The yaml file is as follows:

name: John
friends:
  - friendName: Bob
    family:
       extended:
          cousins:
             - Sarah
             - Jane
             - Tom
age: 12

However, depending on the value of the aforementioned variable, I might also want the yaml file to be as follows (i.e. adding more values to the cousins list):

name: John
friends:
  - friendName: Bob
    family:
       extended:
          cousins:
             - Sarah
             - Jane
             - Tom
             - Arthur
             - Michael
             - Frank
age: 12

I understand that yaml files do not support conditional statements, and ideally I'd like to not repeat content in the yaml file. Is there a way to merge two yaml files such that if the same list is present in both files, they are combined (and thus achieves my desired goal of adding more values to the cousins list?

Upvotes: 0

Views: 3098

Answers (1)

flyx
flyx

Reputation: 39638

Multiply can do it with the variant *+, which concatenates sequences:

yq eval-all 'select(fileIndex == 0) *+ select(fileIndex == 1)' file1.yaml file2.yaml

given the inputs:

# file1.yaml
---
- one
- two
- three
...
# file2.yaml
---
- three
- four
- five

You will get

- one
- two
- three
- three
- four
- five

Note how concatenate means that any value present in both lists gets duplicated. There is nothing you can do about it, that's just how lists work. If you don't want to duplicate items, you have to use sets instead, which have that semantic. In YAML, you define sets by giving mappings with no values:

# file1.yaml
---
? one
? two
? three
...
# file2.yaml
---
? three
? four
? five

Applying the same operation on those will give you

one:
two:
three:
four:
five:

(yeah, yq isn't able to keep the ? syntax here which is nicer for pure sets, but the semantics are the same)

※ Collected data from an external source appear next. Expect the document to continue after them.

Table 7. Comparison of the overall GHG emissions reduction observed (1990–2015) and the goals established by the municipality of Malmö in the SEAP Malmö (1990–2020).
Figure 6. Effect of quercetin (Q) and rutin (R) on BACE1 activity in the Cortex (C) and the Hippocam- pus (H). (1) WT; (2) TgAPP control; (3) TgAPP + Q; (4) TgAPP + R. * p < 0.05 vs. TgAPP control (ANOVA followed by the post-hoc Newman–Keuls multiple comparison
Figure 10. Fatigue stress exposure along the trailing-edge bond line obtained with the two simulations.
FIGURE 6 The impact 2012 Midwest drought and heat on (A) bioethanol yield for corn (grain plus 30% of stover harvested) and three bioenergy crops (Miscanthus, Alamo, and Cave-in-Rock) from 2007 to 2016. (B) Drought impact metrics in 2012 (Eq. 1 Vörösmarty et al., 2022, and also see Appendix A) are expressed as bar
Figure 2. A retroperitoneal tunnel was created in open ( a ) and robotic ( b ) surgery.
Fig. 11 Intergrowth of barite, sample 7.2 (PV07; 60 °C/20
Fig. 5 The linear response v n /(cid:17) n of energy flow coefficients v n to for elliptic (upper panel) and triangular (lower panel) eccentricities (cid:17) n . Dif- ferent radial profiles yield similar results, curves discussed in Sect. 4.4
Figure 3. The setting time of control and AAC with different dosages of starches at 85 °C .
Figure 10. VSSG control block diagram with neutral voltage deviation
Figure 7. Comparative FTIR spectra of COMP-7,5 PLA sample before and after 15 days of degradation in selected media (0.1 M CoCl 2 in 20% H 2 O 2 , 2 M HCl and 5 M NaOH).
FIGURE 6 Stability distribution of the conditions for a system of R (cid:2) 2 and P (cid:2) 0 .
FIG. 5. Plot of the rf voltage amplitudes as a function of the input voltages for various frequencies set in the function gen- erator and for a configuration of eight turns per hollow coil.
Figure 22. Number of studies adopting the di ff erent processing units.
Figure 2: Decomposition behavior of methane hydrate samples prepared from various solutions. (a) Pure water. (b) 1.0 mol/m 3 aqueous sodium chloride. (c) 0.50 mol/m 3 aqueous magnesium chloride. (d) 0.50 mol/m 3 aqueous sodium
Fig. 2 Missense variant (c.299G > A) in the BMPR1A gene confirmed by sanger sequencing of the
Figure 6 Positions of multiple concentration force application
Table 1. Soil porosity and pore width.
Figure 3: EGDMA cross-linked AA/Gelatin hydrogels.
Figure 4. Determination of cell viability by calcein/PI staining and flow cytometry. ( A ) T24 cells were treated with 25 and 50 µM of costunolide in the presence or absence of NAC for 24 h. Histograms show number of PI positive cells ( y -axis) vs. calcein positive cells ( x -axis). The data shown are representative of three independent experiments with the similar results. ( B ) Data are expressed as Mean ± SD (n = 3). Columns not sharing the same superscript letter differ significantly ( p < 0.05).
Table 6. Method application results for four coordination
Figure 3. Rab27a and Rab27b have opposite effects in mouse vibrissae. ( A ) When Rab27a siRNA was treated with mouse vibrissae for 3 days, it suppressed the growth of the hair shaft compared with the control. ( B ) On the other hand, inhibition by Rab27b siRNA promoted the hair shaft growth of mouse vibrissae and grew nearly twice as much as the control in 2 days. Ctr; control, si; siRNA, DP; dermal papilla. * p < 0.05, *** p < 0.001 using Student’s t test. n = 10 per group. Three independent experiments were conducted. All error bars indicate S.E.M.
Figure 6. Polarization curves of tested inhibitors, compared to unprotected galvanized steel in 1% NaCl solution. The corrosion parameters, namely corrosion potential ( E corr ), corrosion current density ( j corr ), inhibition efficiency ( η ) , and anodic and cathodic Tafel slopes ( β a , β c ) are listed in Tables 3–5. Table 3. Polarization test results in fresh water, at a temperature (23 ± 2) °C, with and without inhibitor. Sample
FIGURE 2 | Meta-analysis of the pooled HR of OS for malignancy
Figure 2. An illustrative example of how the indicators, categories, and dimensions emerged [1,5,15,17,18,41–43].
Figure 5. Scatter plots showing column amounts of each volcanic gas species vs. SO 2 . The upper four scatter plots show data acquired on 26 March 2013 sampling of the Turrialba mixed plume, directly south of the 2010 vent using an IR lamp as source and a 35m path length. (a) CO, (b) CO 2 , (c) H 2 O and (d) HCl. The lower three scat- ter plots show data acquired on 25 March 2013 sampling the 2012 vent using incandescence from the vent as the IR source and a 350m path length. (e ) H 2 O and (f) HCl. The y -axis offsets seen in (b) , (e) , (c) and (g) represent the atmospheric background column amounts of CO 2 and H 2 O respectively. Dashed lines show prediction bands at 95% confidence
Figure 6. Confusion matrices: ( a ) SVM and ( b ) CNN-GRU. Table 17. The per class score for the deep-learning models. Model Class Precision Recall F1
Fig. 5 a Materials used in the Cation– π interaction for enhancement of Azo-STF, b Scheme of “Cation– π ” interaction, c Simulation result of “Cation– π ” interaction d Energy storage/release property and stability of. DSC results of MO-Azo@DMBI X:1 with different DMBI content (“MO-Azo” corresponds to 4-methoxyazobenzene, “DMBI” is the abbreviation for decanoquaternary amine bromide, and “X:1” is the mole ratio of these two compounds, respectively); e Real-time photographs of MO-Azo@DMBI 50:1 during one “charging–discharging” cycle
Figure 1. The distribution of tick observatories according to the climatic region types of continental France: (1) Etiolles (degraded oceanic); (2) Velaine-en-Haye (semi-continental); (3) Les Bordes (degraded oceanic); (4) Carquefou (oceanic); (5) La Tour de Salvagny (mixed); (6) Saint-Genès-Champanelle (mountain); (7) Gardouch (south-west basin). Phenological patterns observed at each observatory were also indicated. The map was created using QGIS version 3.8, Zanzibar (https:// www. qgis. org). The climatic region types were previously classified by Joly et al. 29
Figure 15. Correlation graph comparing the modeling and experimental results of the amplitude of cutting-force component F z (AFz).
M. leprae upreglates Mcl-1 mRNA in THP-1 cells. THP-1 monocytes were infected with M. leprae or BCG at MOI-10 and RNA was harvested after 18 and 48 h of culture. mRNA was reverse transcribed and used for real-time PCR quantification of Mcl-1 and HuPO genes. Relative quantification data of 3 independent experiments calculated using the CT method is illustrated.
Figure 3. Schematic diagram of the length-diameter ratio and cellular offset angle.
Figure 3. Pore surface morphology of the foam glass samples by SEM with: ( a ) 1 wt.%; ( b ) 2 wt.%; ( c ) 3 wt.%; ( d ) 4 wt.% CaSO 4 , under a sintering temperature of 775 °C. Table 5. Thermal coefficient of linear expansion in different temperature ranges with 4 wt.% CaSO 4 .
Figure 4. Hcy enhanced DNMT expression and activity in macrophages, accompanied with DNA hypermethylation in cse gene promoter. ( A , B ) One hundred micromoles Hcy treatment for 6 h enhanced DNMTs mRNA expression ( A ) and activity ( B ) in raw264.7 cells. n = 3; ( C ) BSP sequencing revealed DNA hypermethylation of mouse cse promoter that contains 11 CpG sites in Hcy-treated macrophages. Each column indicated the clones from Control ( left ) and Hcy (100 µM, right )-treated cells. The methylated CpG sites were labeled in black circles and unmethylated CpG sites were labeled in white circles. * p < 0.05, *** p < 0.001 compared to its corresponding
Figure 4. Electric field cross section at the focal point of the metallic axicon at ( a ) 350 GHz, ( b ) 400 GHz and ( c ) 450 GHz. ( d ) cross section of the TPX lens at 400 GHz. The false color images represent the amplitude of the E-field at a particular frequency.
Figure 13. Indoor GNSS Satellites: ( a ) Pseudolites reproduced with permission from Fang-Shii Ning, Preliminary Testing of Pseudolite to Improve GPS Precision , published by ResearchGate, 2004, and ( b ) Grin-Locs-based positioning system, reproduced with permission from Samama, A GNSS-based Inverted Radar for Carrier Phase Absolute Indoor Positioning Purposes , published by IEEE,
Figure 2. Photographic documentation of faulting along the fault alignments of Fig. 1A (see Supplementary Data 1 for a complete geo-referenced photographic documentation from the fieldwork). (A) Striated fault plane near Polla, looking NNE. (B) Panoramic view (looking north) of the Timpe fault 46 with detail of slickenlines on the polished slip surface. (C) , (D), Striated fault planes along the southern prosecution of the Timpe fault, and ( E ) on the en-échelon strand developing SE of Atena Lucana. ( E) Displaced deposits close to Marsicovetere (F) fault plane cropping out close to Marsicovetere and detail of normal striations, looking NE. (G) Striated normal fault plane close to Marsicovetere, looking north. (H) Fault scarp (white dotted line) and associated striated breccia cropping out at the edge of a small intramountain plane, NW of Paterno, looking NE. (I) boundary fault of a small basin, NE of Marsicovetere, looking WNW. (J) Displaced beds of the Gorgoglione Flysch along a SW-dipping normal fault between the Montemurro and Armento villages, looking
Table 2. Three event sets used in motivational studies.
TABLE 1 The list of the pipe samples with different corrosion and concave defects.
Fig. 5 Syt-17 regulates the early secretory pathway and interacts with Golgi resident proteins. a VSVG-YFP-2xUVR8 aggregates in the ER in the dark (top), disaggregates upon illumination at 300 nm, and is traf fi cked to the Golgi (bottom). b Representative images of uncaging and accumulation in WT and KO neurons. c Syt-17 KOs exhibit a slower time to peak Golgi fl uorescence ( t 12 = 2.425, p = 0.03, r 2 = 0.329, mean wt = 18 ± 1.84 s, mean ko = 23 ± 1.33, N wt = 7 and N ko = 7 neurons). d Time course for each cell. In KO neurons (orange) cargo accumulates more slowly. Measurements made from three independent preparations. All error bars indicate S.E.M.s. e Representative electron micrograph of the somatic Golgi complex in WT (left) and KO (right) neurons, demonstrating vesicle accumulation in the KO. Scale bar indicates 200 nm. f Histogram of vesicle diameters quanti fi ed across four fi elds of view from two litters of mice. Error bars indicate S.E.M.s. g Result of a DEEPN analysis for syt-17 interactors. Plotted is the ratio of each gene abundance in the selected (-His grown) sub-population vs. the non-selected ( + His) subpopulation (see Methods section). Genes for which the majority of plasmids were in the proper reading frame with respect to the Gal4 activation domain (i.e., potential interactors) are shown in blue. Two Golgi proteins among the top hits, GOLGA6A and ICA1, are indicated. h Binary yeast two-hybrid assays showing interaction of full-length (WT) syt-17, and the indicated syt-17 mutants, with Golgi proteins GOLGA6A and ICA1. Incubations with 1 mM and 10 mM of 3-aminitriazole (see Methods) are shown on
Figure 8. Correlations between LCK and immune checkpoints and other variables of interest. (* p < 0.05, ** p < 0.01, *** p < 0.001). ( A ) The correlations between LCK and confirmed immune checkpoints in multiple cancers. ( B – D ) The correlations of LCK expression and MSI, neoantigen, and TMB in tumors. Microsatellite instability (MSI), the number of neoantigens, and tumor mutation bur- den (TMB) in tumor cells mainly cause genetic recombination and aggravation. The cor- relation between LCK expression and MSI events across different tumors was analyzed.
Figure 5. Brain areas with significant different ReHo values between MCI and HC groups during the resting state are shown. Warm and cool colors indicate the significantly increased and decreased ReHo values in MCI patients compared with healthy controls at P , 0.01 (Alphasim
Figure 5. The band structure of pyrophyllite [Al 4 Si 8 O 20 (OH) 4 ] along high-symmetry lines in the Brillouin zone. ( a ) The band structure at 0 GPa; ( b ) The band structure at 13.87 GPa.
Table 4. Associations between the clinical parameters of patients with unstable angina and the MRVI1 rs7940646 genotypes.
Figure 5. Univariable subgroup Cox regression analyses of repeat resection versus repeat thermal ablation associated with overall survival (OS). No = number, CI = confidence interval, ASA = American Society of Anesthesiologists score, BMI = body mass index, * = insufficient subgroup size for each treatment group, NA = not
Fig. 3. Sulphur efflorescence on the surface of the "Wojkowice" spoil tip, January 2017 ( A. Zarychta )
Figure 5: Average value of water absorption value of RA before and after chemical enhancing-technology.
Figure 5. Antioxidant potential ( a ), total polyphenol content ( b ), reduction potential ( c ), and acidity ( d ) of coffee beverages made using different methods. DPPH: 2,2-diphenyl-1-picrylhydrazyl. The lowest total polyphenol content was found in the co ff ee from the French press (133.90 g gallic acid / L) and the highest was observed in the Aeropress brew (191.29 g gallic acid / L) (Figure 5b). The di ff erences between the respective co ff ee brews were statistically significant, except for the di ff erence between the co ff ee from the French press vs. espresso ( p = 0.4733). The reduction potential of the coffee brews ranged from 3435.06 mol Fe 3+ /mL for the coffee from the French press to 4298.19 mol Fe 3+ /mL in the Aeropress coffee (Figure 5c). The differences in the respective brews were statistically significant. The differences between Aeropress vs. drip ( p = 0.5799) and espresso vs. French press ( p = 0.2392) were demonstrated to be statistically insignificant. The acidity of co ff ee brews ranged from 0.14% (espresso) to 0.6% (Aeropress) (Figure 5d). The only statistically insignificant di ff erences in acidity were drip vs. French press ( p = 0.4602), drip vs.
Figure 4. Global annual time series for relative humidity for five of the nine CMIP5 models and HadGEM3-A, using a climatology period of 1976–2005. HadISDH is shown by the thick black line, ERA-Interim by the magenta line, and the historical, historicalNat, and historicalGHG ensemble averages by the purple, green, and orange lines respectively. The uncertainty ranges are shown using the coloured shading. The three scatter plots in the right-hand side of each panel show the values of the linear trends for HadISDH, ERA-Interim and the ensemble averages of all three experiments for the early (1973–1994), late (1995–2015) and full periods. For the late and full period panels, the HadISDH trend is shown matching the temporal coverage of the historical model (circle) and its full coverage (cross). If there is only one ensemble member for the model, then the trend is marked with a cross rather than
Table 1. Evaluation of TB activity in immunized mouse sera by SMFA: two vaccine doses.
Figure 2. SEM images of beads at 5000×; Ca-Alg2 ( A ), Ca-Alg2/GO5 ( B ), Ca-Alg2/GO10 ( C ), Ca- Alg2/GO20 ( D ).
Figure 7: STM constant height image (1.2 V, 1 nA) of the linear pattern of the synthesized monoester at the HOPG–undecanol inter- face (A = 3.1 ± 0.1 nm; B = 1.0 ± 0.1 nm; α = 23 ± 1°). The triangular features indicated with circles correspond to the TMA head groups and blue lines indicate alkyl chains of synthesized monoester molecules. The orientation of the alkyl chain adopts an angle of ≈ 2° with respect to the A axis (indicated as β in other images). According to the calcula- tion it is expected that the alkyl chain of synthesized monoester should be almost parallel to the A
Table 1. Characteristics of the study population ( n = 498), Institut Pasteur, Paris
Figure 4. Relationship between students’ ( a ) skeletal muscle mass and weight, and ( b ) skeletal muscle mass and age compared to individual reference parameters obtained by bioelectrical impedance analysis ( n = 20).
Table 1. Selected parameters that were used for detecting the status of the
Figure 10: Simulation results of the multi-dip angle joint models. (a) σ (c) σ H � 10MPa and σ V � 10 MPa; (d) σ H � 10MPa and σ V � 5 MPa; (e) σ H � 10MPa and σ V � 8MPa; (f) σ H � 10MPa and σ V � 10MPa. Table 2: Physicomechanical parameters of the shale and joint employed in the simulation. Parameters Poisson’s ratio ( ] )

But what if the final YAML has to contain lists? Well, we need sets initially to do the merging, but we can transform those into sequences afterwards, e.g. these inputs:

# file1.yaml
---
some:
  list:
    ? one
    ? two
    ? three
...
# file2.yaml
---
some:
  list:
    ? three
    ? four
    ? five

processed with this command:

yq eval-all 'select(fileIndex == 0) *+ select(fileIndex == 1) | .some.list |= keys' file1.yaml file2.yaml

will give you:

some:
  list:
    - one
    - two
    - three
    - four
    - five

But since we can modify the data on the fly, we can also make it so that we can input sequences, which will be converted to sets, combined, and then re-written as sequences. With this input

# file1.yaml
---
some:
  list:
    - one
    - two
    - three
...
# file2.yaml
---
some:
  list:
    - three
    - four
    - five

and this command

yq eval-all '
  (select(fileIndex == 0) | .some.list |= ((.[] | {.: ""}) as $item
    ireduce ({}; . * $item)))
*+
  (select(fileIndex == 1) | .some.list |= ((.[] | {.: ""}) as $item
    ireduce ({}; . * $item)))
| .some.list |= keys' file1.yaml file2.yaml

you get

some:
  list:
    - one
    - two
    - three
    - four
    - five

Now the question is: Can you justify this level of complexity for your task?